In essence there are several levels in which we can take the model to the data in ABMs, all the way from not at all (left hand side) to matching both macro and micro structures quantitatively. This particular formulation also does not propose that we need to match a singular timeseries exactly, but that we meet the stylised facts exactly and do so at many levels.
What is missing in the simple replication of stylized facts is an answer as to whether the dynamics that generated these stylized facts (I am thinking here primarily about the non-timeseries facts such as the distribution of firm sizes) are actually captured by the model. This is a particular thorny question in general → how can we be sure we capture the dynamics of the real world, at least partially? Particularly if we can only observe the developments of the time series at aggregate levels and these time-series are based on the needs of existing models.
Time series prediction is a laudable goal, and my personal hope is that it can be a great validation tool as well as making ABM a "forecasting tool" for practitioners. However, in simulation studies with ABMs we would typically be in the position that we have a distribution of realisations that can have a large variance. The question then is - how do I compare the distribution of possible outcomes from an ABM to the simple timeseries we observe in reality? (This is similar to the scenario-generator argument for ABMs). In this regard, I think that precise time-series prediction might be a somewhat erroneous exercise as.
Should we even bother with validation?
The question is - is an empirically validated model a better model? There are two levels to this question. In the first place, it really depends on which model you are considering. Several categories of models exit in economics (upcoming post), and not all of them should be empirically matched with the data. For instance, small toy models are not designed to be fit to the data but rather to highlight a particular mechanic. Most macro-economic ABM models are however designed to provide a representation of reality proper, whether that is the large set of firms or the large set of all agents in the economy. In this regard, comparing them to data
Overall, I would say that if anything an empirical validation check can be a sanity check - am I going in totally the wrong direction? And with that a check of some of the assumptions of the model. It is also a good way of assessing
The real issue is that an ideal verification would happen at the micro-scale, but large-scale micro-data across both a large cross-section of the population and a sufficiently long period of time essentially doesn't exist or isn't available for researchers to validate their models.

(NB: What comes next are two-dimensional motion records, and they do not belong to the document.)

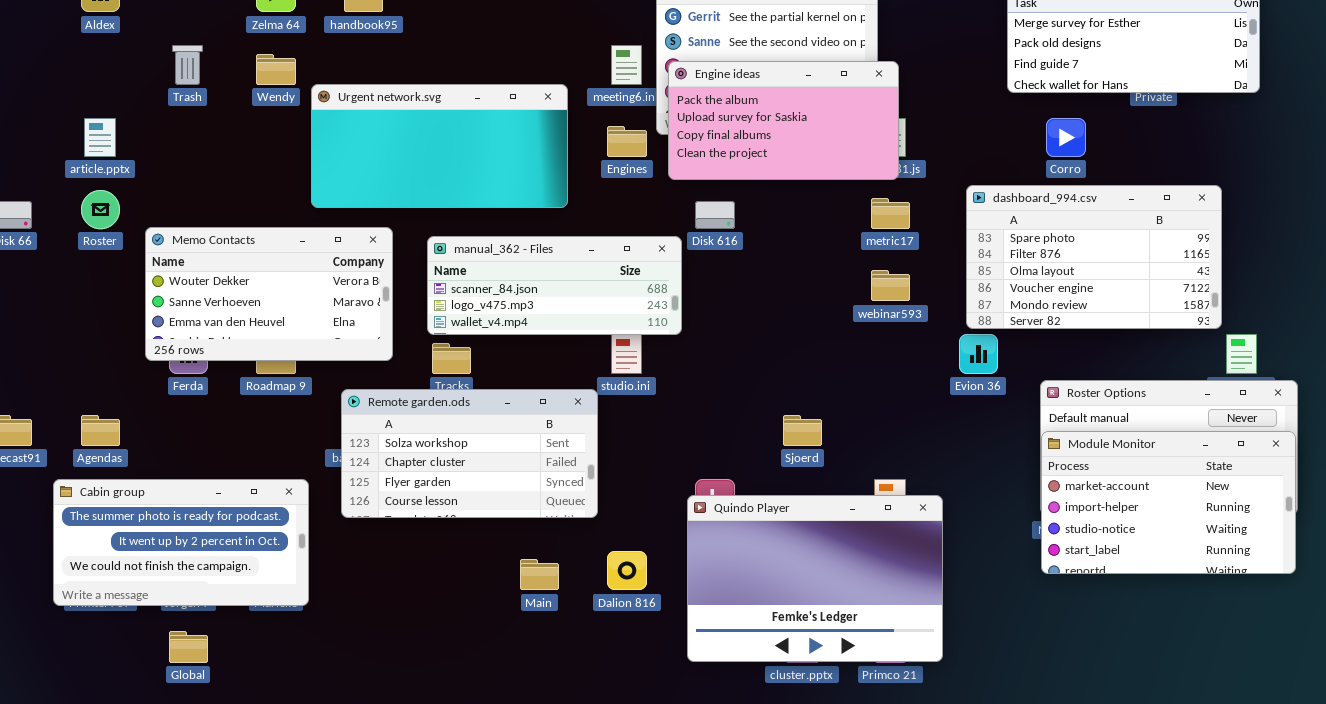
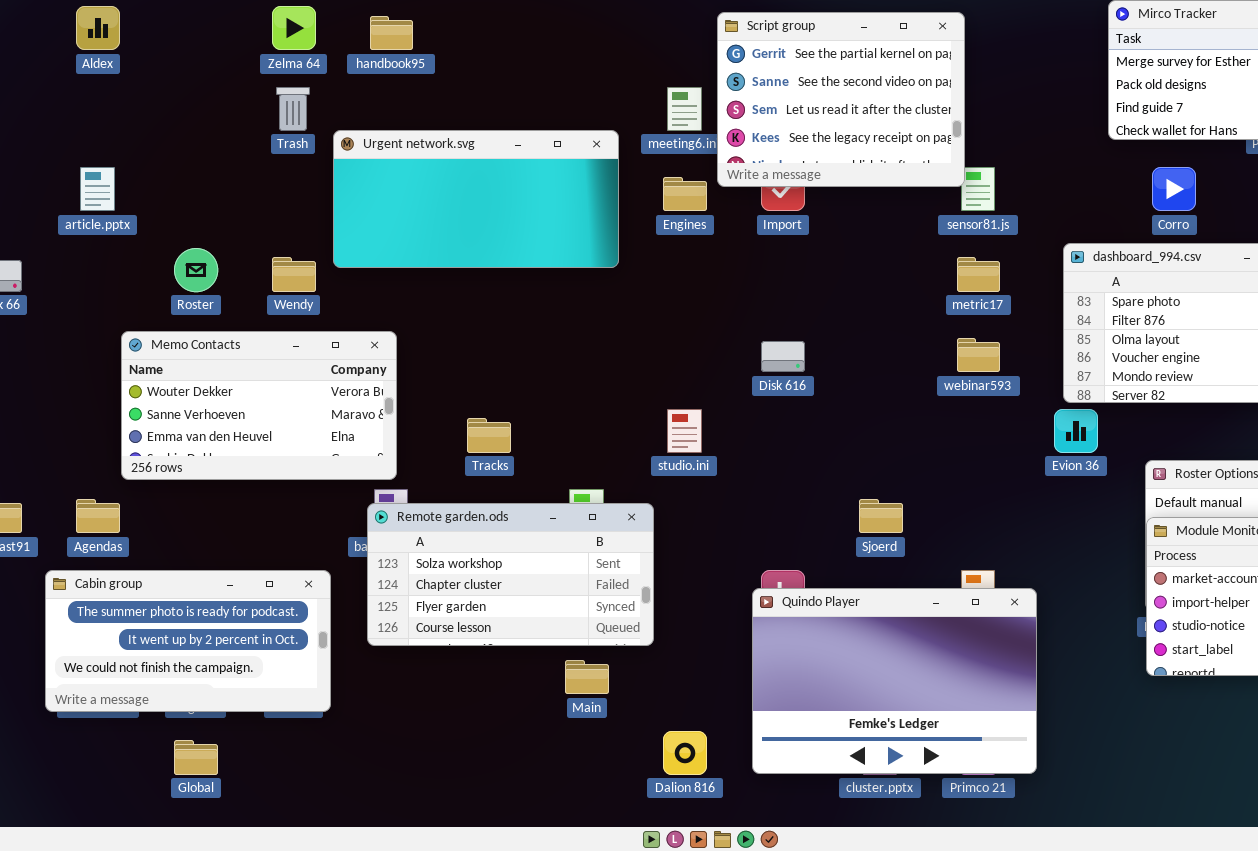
Trash: [172,45,203,85] -> [276,87,310,131], moved
Wendy: [256,54,296,85] -> [272,257,316,292], moved
Engine ideas: [668,61,899,180] -> none, closed
Roster: [81,190,120,229] -> [174,248,218,292], moved
Disk 616: [695,201,735,229] -> [761,341,805,372], moved
Memo Contacts: [145,227,393,361] -> [121,331,397,480], moved
manual_362 - Files: [427,236,682,335] -> none, closed
Remote garden.ods: [341,389,598,518] -> [367,503,654,646], moved
Dalion 816: [607,551,647,590] -> [663,731,707,775], moved

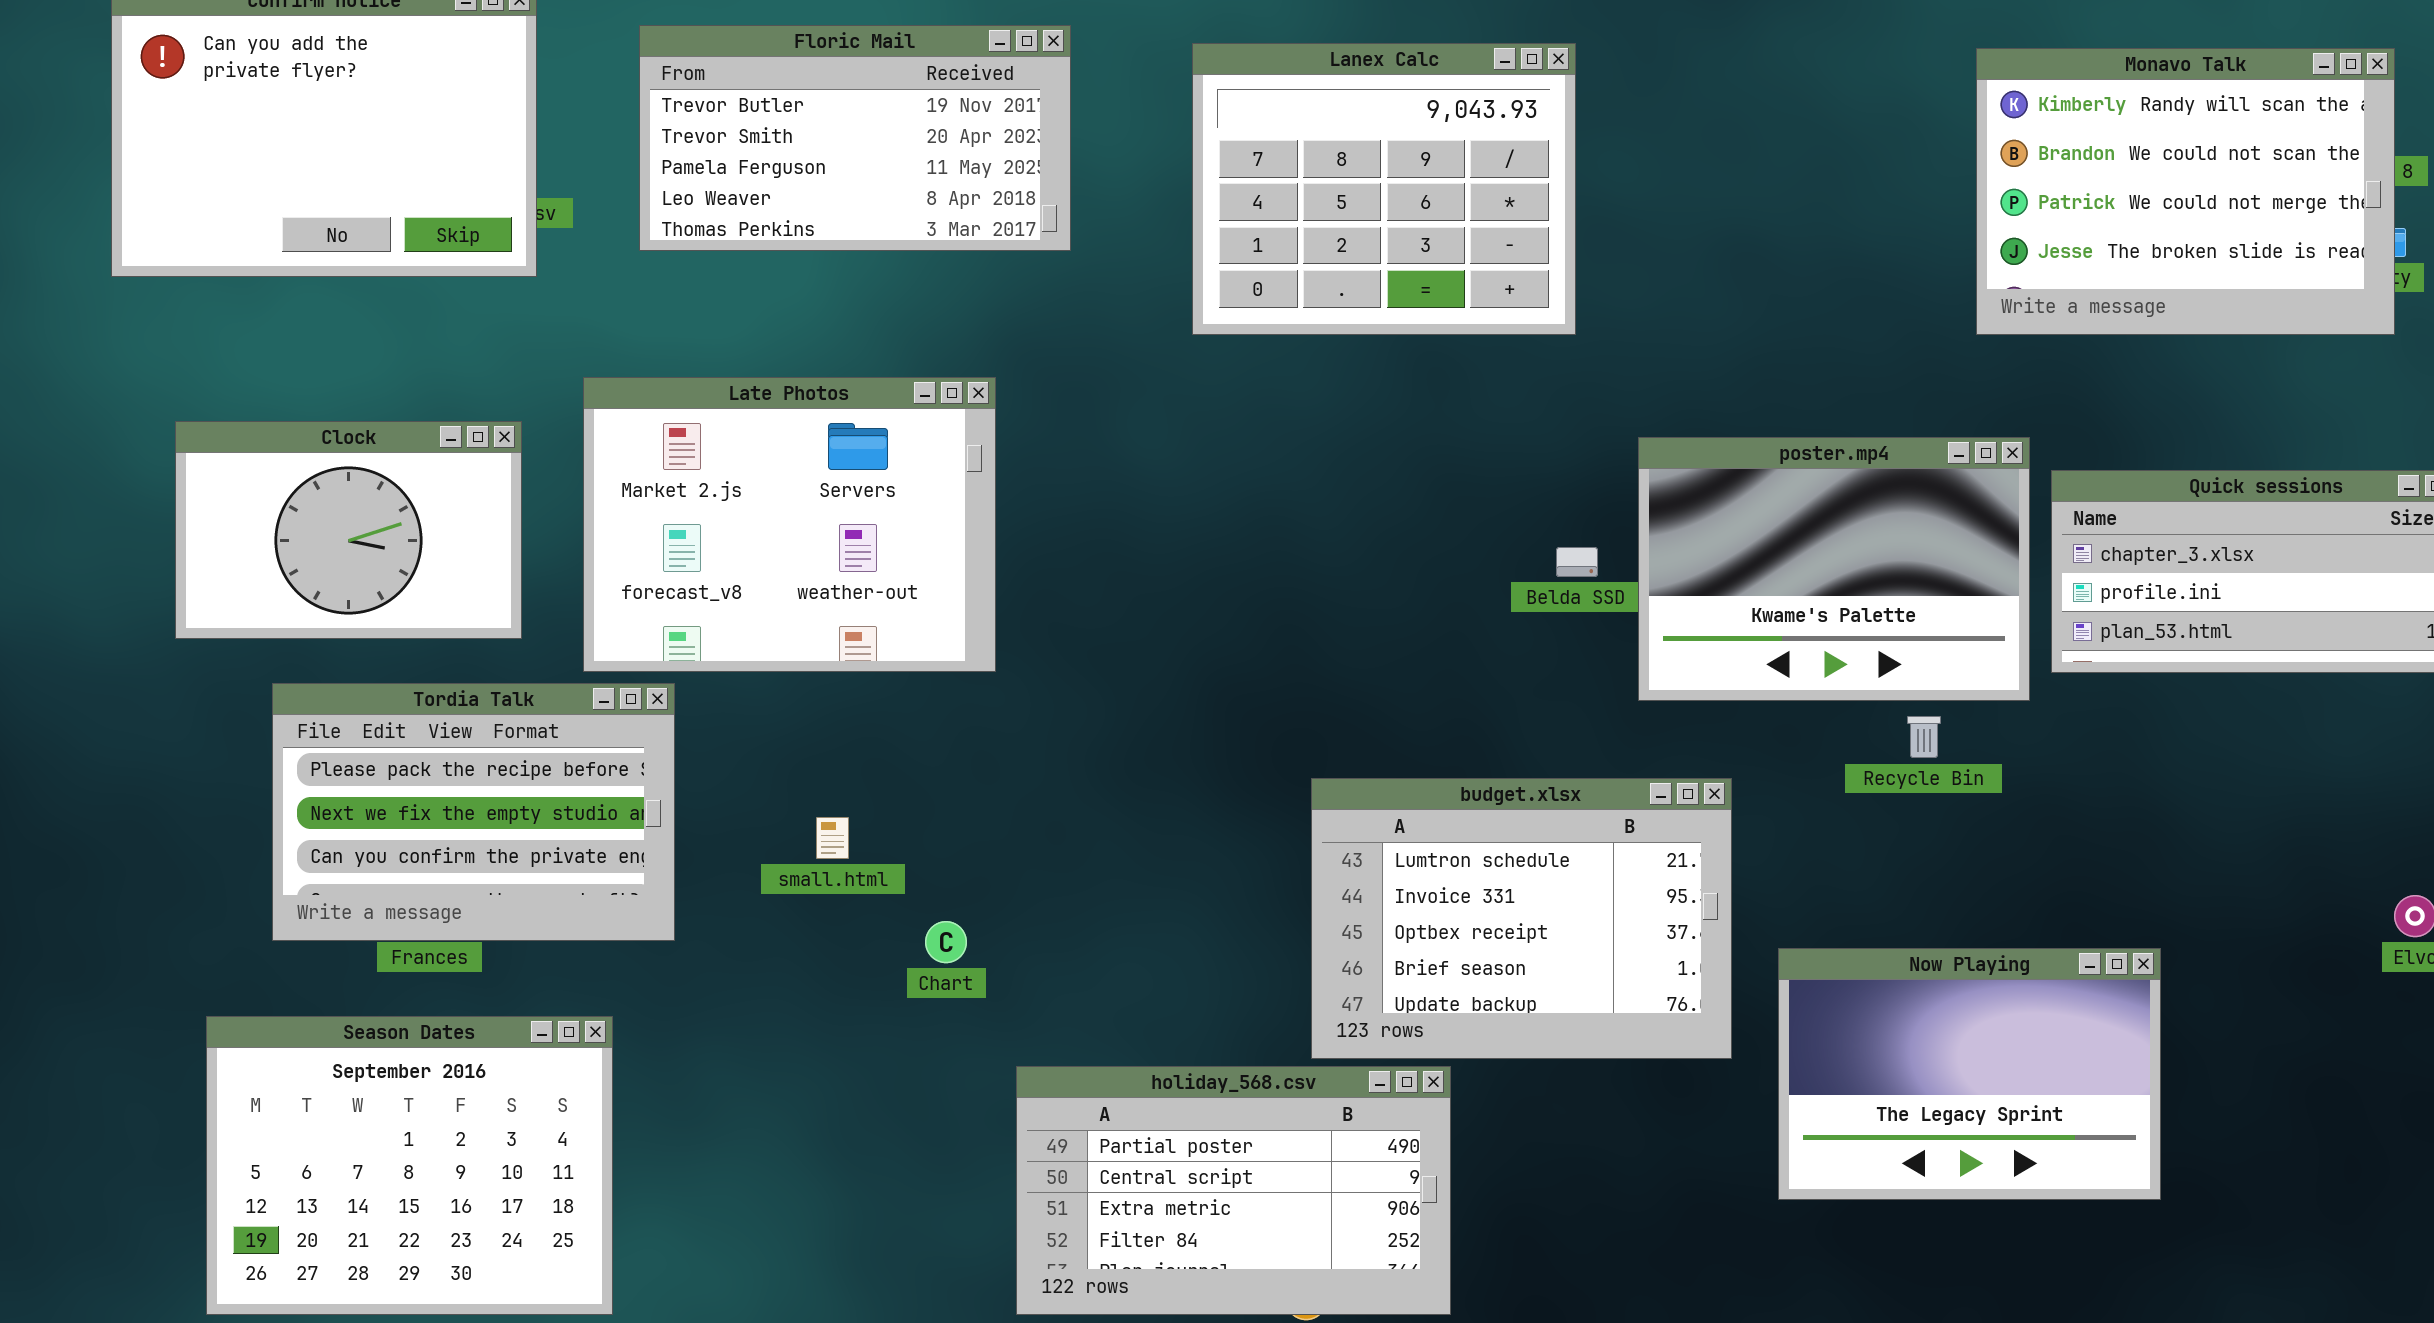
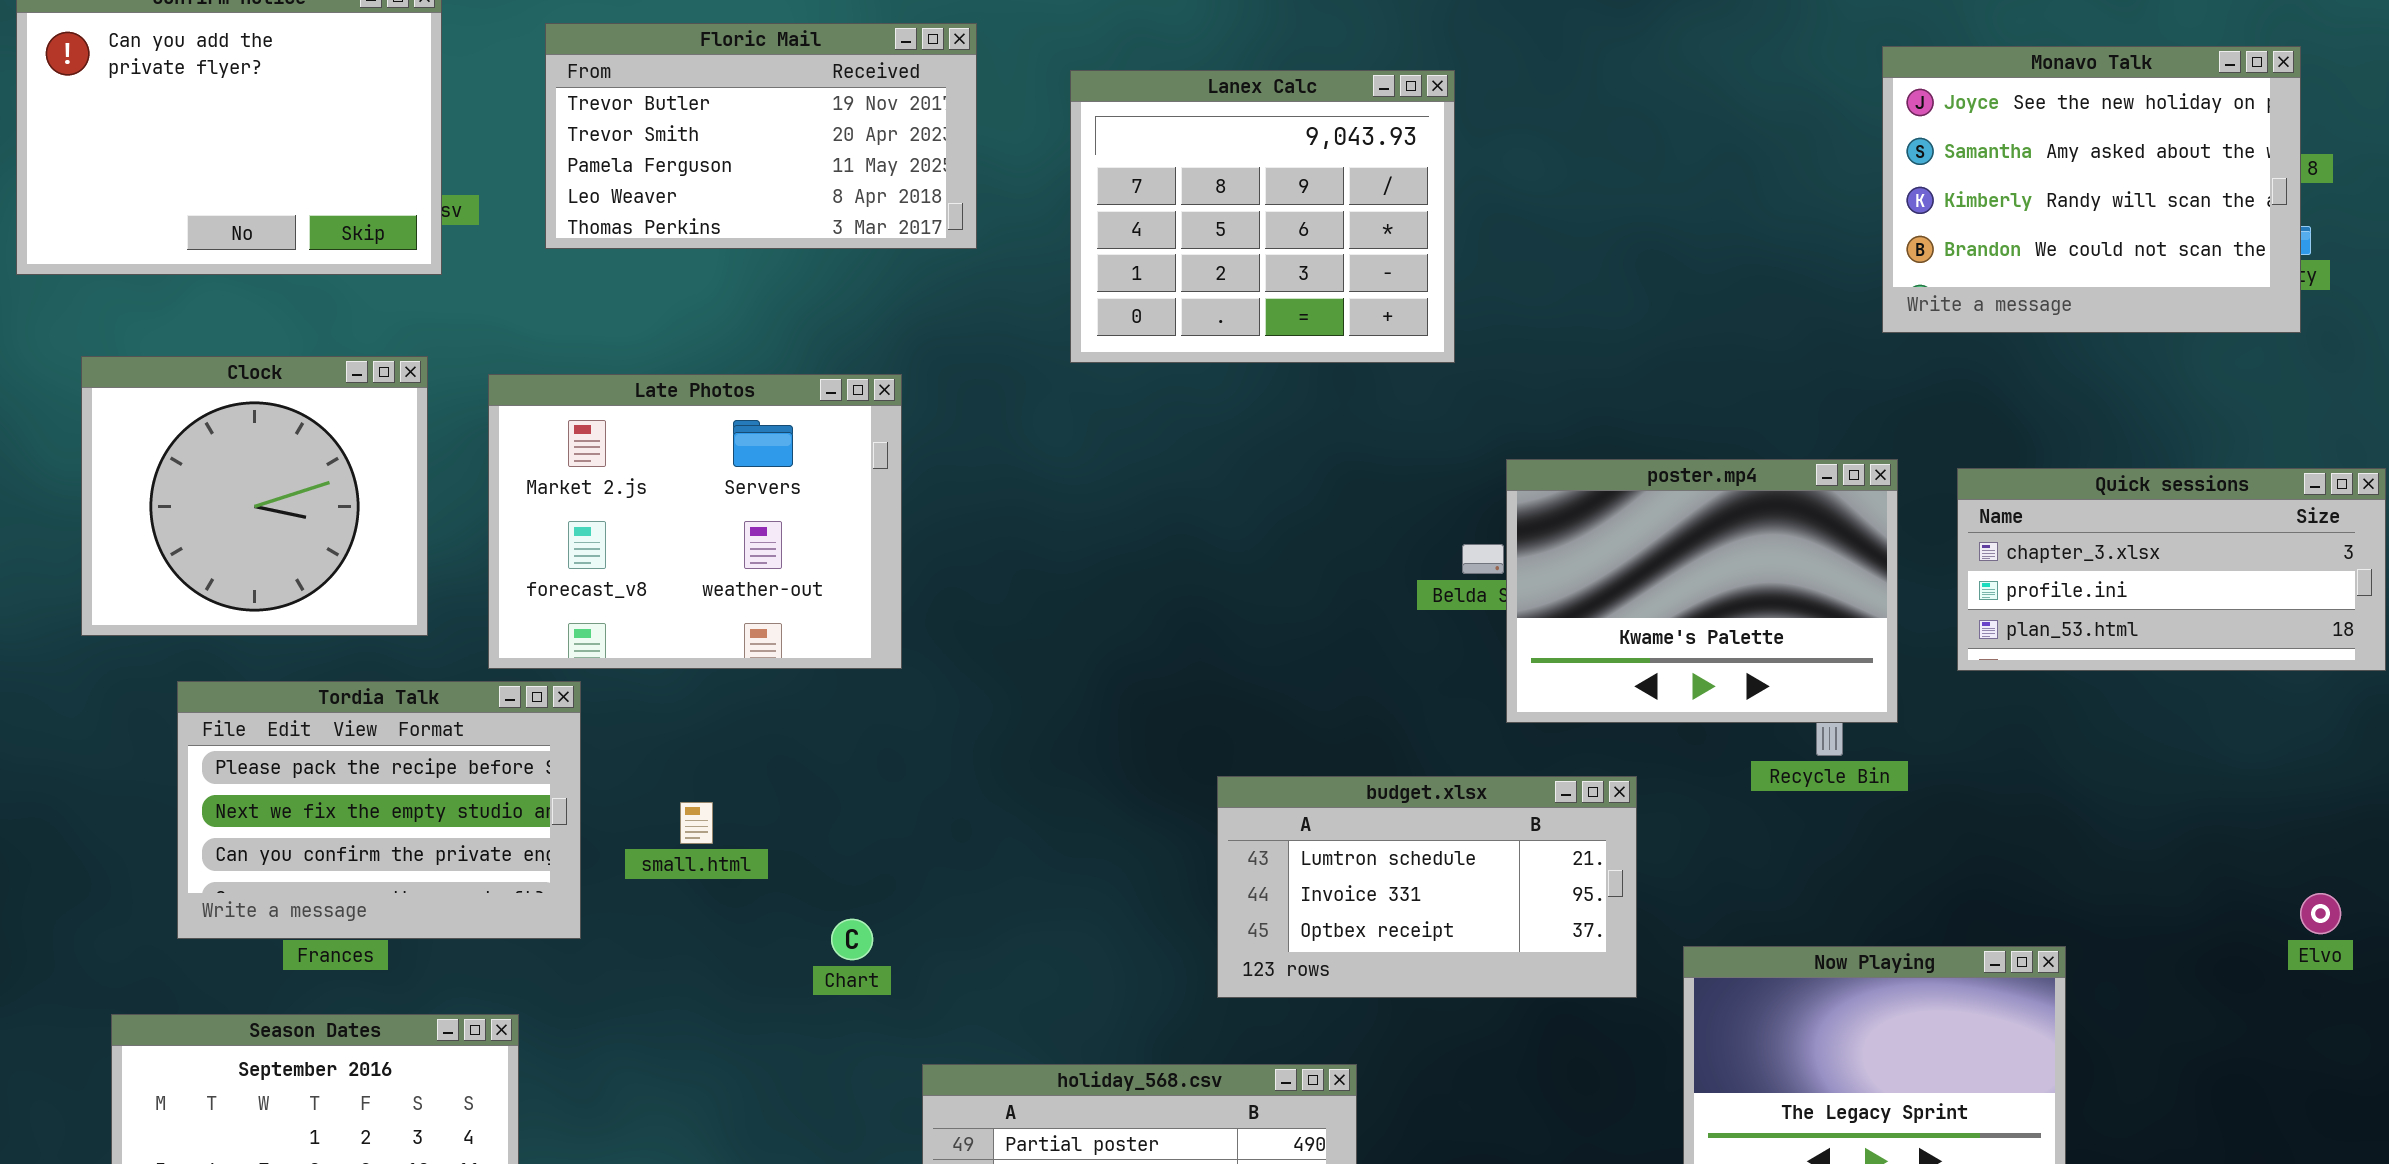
Lanex Calc: [1192,43,1576,335] -> [1070,70,1455,363], moved
Monavo Talk: [1976,48,2395,335] -> [1882,46,2301,333], scrolled up 2 rows
Clock: [175,421,522,639] -> [81,356,428,636], resized
poster.mp4: [1638,437,2030,701] -> [1506,459,1898,723], moved
budget.xlsx: [1311,778,1732,1059] -> [1217,776,1637,998], resized
small.html: [816,817,849,859] -> [680,802,713,844], moved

A note: Verification is ... NOT ... Validation
Verification of a model is typically closer to what Tesfatsion deems "Process validation". A model, particularly those that are used computationally, should be considered verified if the code that has been built matches the theoretical model. In other words, whether your code is correct.
We can observe that a model can be verified but not valid, though it is not necessarily the case that a valid model is verified. We are human after all, and mistakes happen.
At this point I should mention that I share the belief of Meissner: The code is the model - while, on a theoretical level the model may be expressed in natural language and equation form, it is important to also include the source code. Decisions in the implementation, such as the order in which agents are called can have a strong effect on the actual simulation outcomes.